*INSTRUCTIONS FOR THE TASK*: Scan the records for "LITER". Show the matching lines.

*DATA SECTION*:
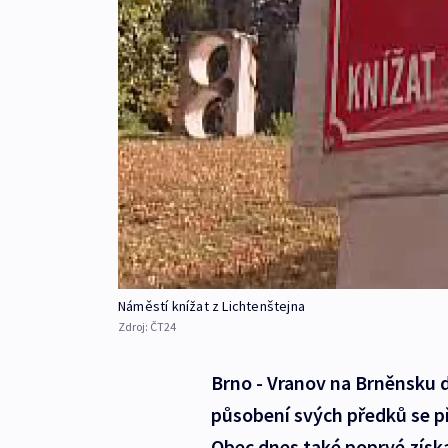
Náměstí knížat z Lichtenštejna
Zdroj:
ČT24
Brno - Vranov na Brněnsku d
působení svých předků se př
Obec dnes také poprvé získa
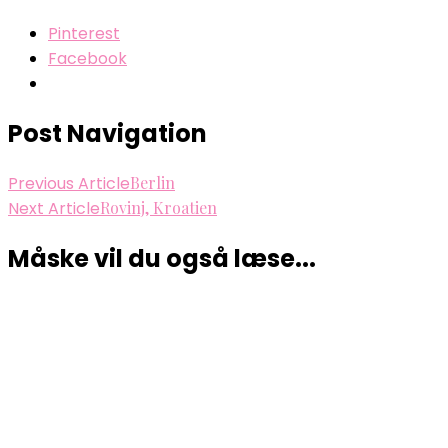
Pinterest
Facebook
Post Navigation
Previous Article
Berlin
Next Article
Rovinj, Kroatien
Måske vil du også læse...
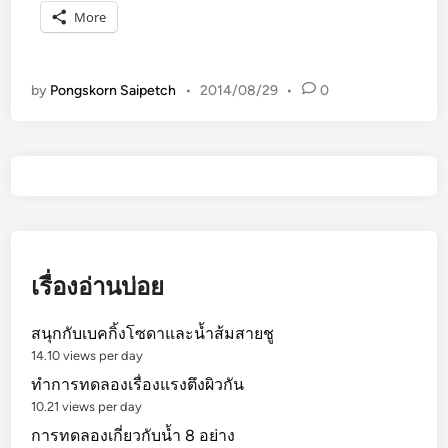
ล
ตั้
More
อ
ง
ง
ไ
เ
ข่
by
Pongskorn Saipetch
•
2014/08/29
•
0
กี่
แ
ย
ล
ว
ะ
กั
ก
บ
ร
น้ำ
ะ
8
ป๋
อ
อ
เรื่องอ่านบ่อย
ย่
ง
า
สนุกกับเบคกิ้งโซดาและน้ำส้มสายชู
ง
14.10 views per day
ทำการทดลองเรื่องแรงตึงผิวกัน
10.21 views per day
การทดลองเกี่ยวกับน้ำ 8 อย่าง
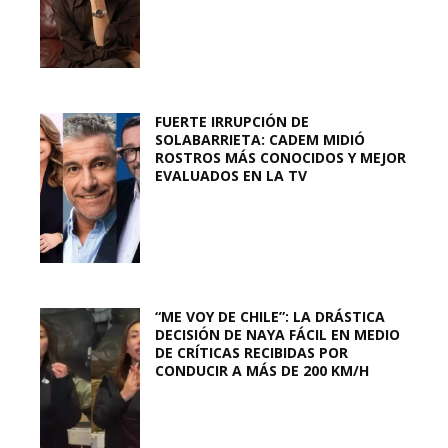
FUERTE IRRUPCIÓN DE
SOLABARRIETA: CADEM MIDIÓ
ROSTROS MÁS CONOCIDOS Y MEJOR
EVALUADOS EN LA TV
“ME VOY DE CHILE”: LA DRÁSTICA
DECISIÓN DE NAYA FÁCIL EN MEDIO
DE CRÍTICAS RECIBIDAS POR
CONDUCIR A MÁS DE 200 KM/H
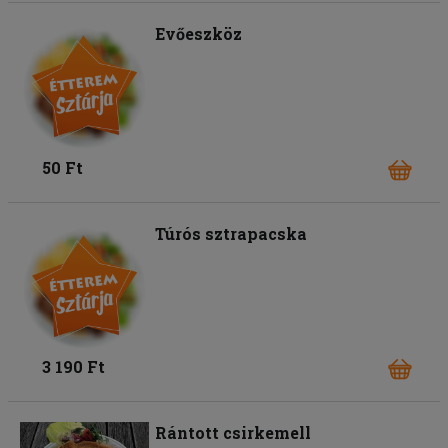
Evőeszköz
50 Ft
Túrós sztrapacska
3 190 Ft
Rántott csirkemell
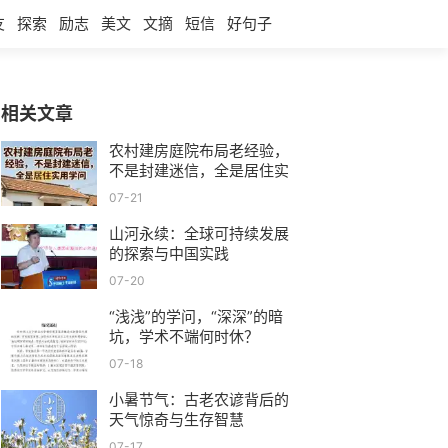
友
探索
励志
美文
文摘
短信
好句子
相关文章
农村建房庭院布局老经验，
不是封建迷信，全是居住实
用学问
07-21
山河永续：全球可持续发展
的探索与中国实践
07-20
“浅浅”的学问，“深深”的暗
坑，学术不端何时休？
07-18
小暑节气：古老农谚背后的
天气惊奇与生存智慧
07-17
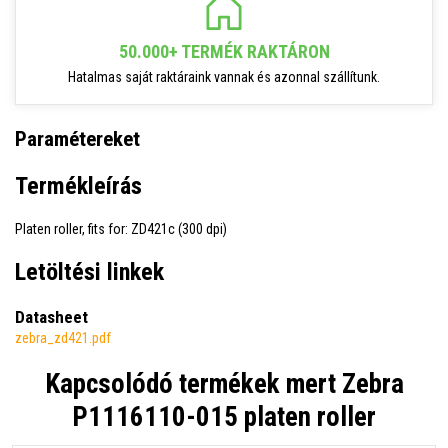
50.000+ TERMÉK RAKTÁRON
Hatalmas saját raktáraink vannak és azonnal szállítunk.
Paramétereket
Termékleírás
Platen roller, fits for: ZD421c (300 dpi)
Letöltési linkek
Datasheet
zebra_zd421.pdf
Kapcsolódó termékek mert
Zebra
P1116110-015 platen roller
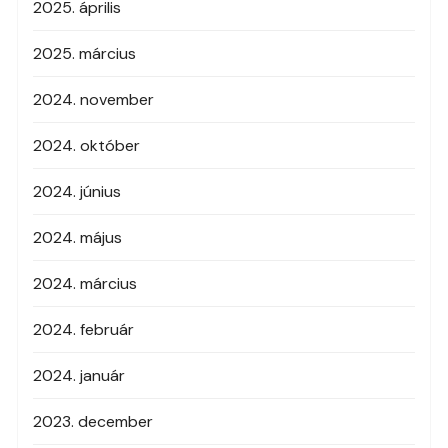
2025. április
2025. március
2024. november
2024. október
2024. június
2024. május
2024. március
2024. február
2024. január
2023. december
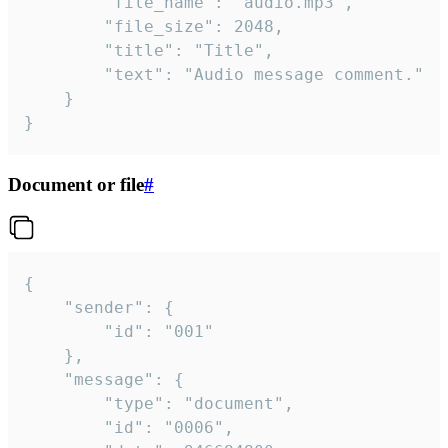
		"file_name": "audio.mp3",

		"file_size": 2048,

		"title": "Title",

		"text": "Audio message comment."

	}

}
Document or file
#
{

	"sender": {

		"id": "001"

	},

	"message": {

		"type": "document",

		"id": "0006",
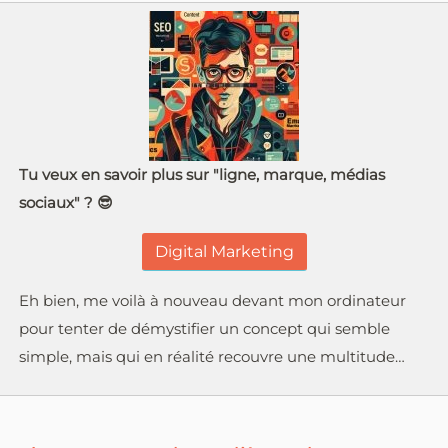
Tu veux en savoir plus sur "ligne, marque, médias
sociaux" ? 😎
Digital Marketing
Eh bien, me voilà à nouveau devant mon ordinateur
pour tenter de démystifier un concept qui semble
simple, mais qui en réalité recouvre une multitude…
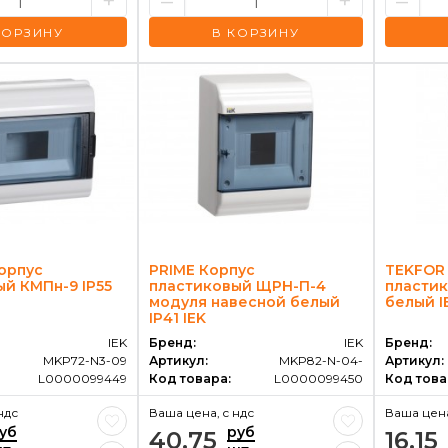
+
–
+
–
КОРЗИНУ
В КОРЗИНУ
орпус
PRIME Корпус
TEKFOR 
й КМПн-9 IP55
пластиковый ЩРН-П-4
пластик
модуля навесной белый
белый I
IP41 IEK
IEK
Бренд:
IEK
Бренд:
MKP72-N3-09
Артикул:
MKP82-N-04-
Артикул:
L0000099449
Код товара:
L0000099450
Код това
ндс
Ваша цена, c ндс
Ваша цена
уб
руб
40.75
16.15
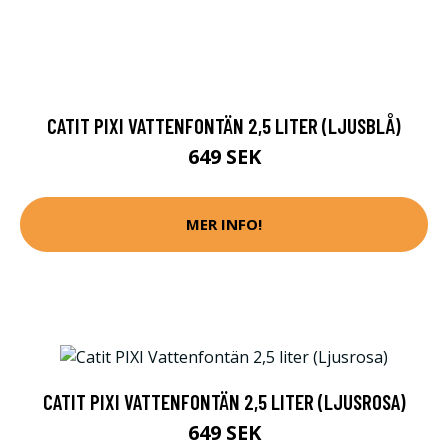
CATIT PIXI VATTENFONTÄN 2,5 LITER (LJUSBLÅ)
649 SEK
MER INFO!
CATIT PIXI VATTENFONTÄN 2,5 LITER (LJUSROSA)
649 SEK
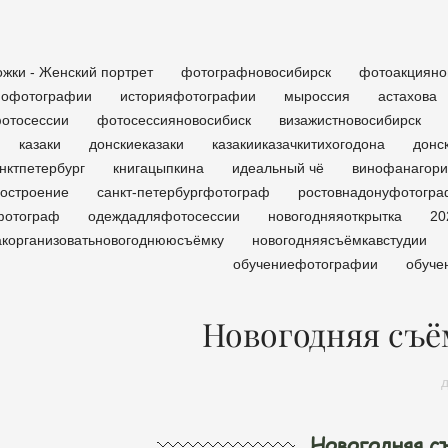
ожки - Женский портрет
фотографновосибирск
фотоакцияно
иофотографии
историяфотографии
мыроссия
астахова
отосессии
фотосессияновосибиск
визажистновосибирск
казаки
донскиеказаки
казакииказачкитихогодона
донс
нктпетербург
книгацыпкина
идеальный чё
винофанагор
построение
санкт-петербургфотограф
ростовнадонуфотогр
фотограф
одеждадляфотосессии
новогодняяоткрытка
20
акорганизоватьновогоднююсъёмку
новогодняясъёмкавстудии
обучениефотографии
обуче
Новогодняя съё
Новогодняя съ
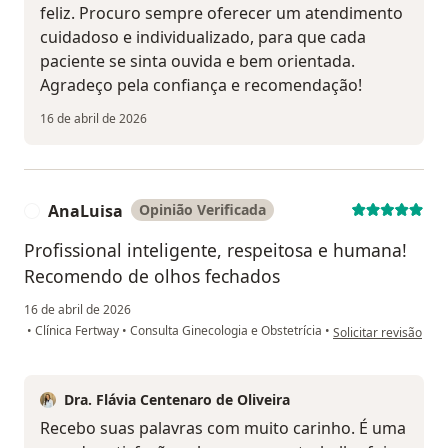
feliz. Procuro sempre oferecer um atendimento
cuidadoso e individualizado, para que cada
paciente se sinta ouvida e bem orientada.
Agradeço pela confiança e recomendação!
16 de abril de 2026
AnaLuisa
Opinião Verificada
A
Profissional inteligente, respeitosa e humana!
Recomendo de olhos fechados
16 de abril de 2026
na opinião do utiliz
•
Clínica Fertway
•
Consulta Ginecologia e Obstetrícia
•
Solicitar revisão
Dra. Flávia Centenaro de Oliveira
Recebo suas palavras com muito carinho. É uma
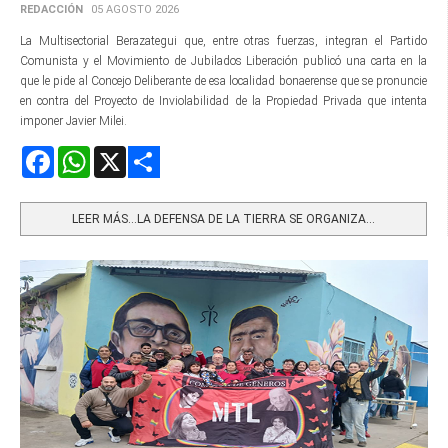
REDACCIÓN
05 AGOSTO 2026
La Multisectorial Berazategui que, entre otras fuerzas, integran el Partido
Comunista y el Movimiento de Jubilados Liberación publicó una carta en la
que le pide al Concejo Deliberante de esa localidad bonaerense que se pronuncie
en contra del Proyecto de Inviolabilidad de la Propiedad Privada que intenta
imponer Javier Milei.
Facebook
WhatsApp
X
Share
LEER MÁS…LA DEFENSA DE LA TIERRA SE ORGANIZA...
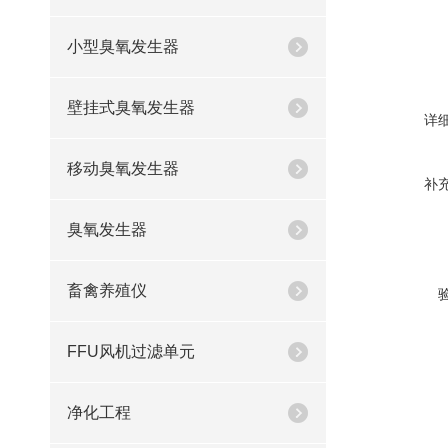
小型臭氧发生器
壁挂式臭氧发生器
详
移动臭氧发生器
补
臭氧发生器
畜禽养殖仪
FFU风机过滤单元
净化工程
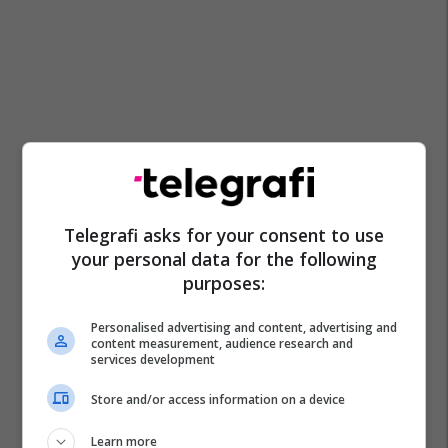
Telegrafi asks for your consent to use
your personal data for the following
purposes:
Personalised advertising and content, advertising and
content measurement, audience research and
services development
Arsenal
Morgan Rogers
Premier League
Store and/or access information on a device
Aston Villa
Transferimet
Learn more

*RESPONSE AREA*:
CATIT PIXI VATTENFONTÄN 2,5 LITER (LJUSBLÅ)
CATIT PIXI VATTENFONTÄN 2,5 LITER (LJUSROSA)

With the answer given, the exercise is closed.